- CONSIGNES DE L'EXERCICE:
Modifiez le code source des entrées en substituant « List length » à « List size », sans rien changer d'autre, puis reproduisez ces lignes en omettant les images.

- DOCUMENTS FOURNIS:

▬▬▬

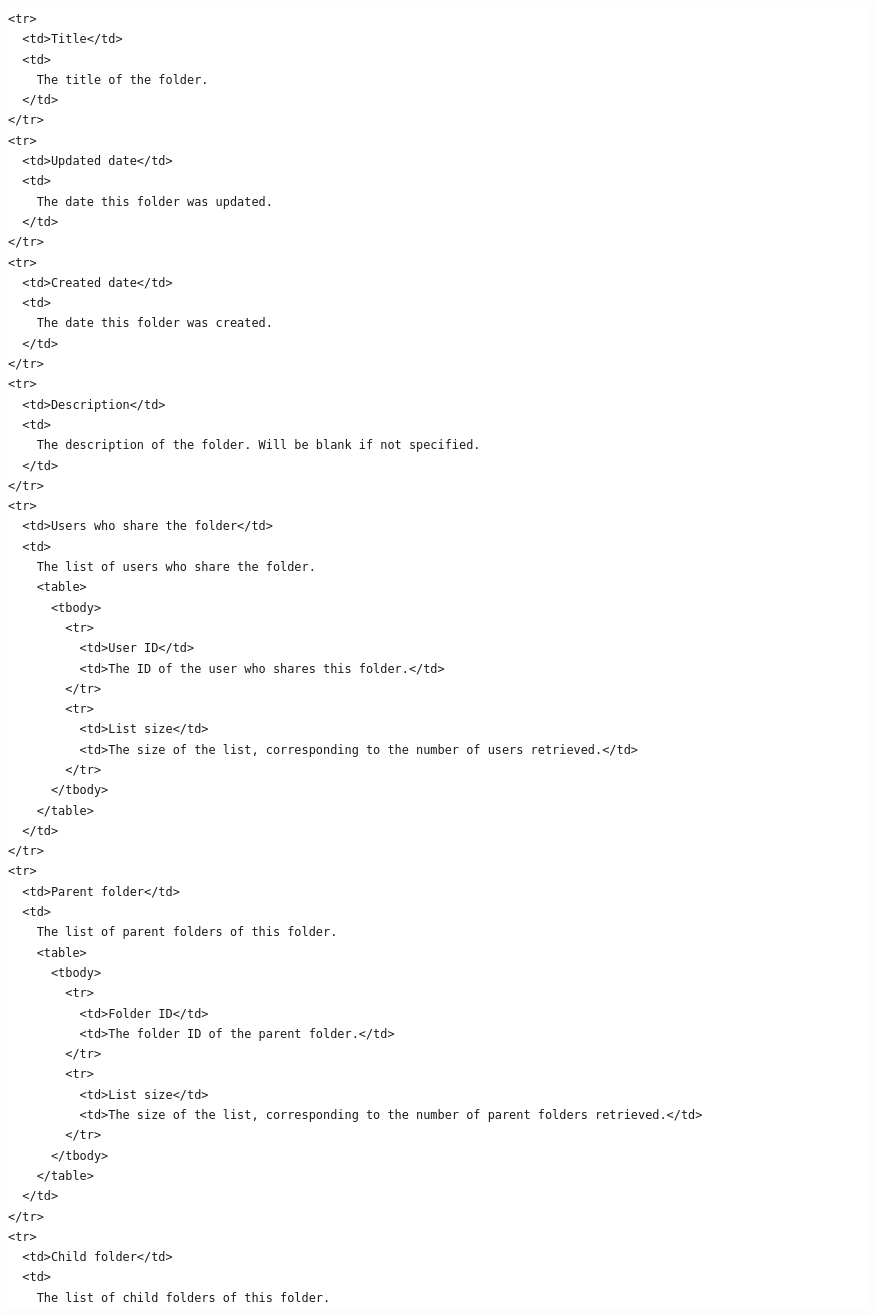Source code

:     <tr>
      <td>Title</td>
      <td>
        The title of the folder.
      </td>
    </tr>
    <tr>
      <td>Updated date</td>
      <td>
        The date this folder was updated.
      </td>
    </tr>
    <tr>
      <td>Created date</td>
      <td>
        The date this folder was created.
      </td>
    </tr>
    <tr>
      <td>Description</td>
      <td>
        The description of the folder. Will be blank if not specified.
      </td>
    </tr>
    <tr>
      <td>Users who share the folder</td>
      <td>
        The list of users who share the folder.
        <table>
          <tbody>
            <tr>
              <td>User ID</td>
              <td>The ID of the user who shares this folder.</td>
            </tr>
            <tr>
              <td>List size</td>
              <td>The size of the list, corresponding to the number of users retrieved.</td>
            </tr>
          </tbody>
        </table>
      </td>
    </tr>
    <tr>
      <td>Parent folder</td>
      <td>
        The list of parent folders of this folder.
        <table>
          <tbody>
            <tr>
              <td>Folder ID</td>
              <td>The folder ID of the parent folder.</td>
            </tr>
            <tr>
              <td>List size</td>
              <td>The size of the list, corresponding to the number of parent folders retrieved.</td>
            </tr>
          </tbody>
        </table>
      </td>
    </tr>
    <tr>
      <td>Child folder</td>
      <td>
        The list of child folders of this folder.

▬▬▬

- VOTRE SOLUTION:
Source code

:     <tr>
      <td>Title</td>
      <td>
        The title of the folder.
      </td>
    </tr>
    <tr>
      <td>Updated date</td>
      <td>
        The date this folder was updated.
      </td>
    </tr>
    <tr>
      <td>Created date</td>
      <td>
        The date this folder was created.
      </td>
    </tr>
    <tr>
      <td>Description</td>
      <td>
        The description of the folder. Will be blank if not specified.
      </td>
    </tr>
    <tr>
      <td>Users who share the folder</td>
      <td>
        The list of users who share the folder.
        <table>
          <tbody>
            <tr>
              <td>User ID</td>
              <td>The ID of the user who shares this folder.</td>
            </tr>
            <tr>
              <td>List length</td>
              <td>The size of the list, corresponding to the number of users retrieved.</td>
            </tr>
          </tbody>
        </table>
      </td>
    </tr>
    <tr>
      <td>Parent folder</td>
      <td>
        The list of parent folders of this folder.
        <table>
          <tbody>
            <tr>
              <td>Folder ID</td>
              <td>The folder ID of the parent folder.</td>
            </tr>
            <tr>
              <td>List length</td>
              <td>The size of the list, corresponding to the number of parent folders retrieved.</td>
            </tr>
          </tbody>
        </table>
      </td>
    </tr>
    <tr>
      <td>Child folder</td>
      <td>
        The list of child folders of this folder.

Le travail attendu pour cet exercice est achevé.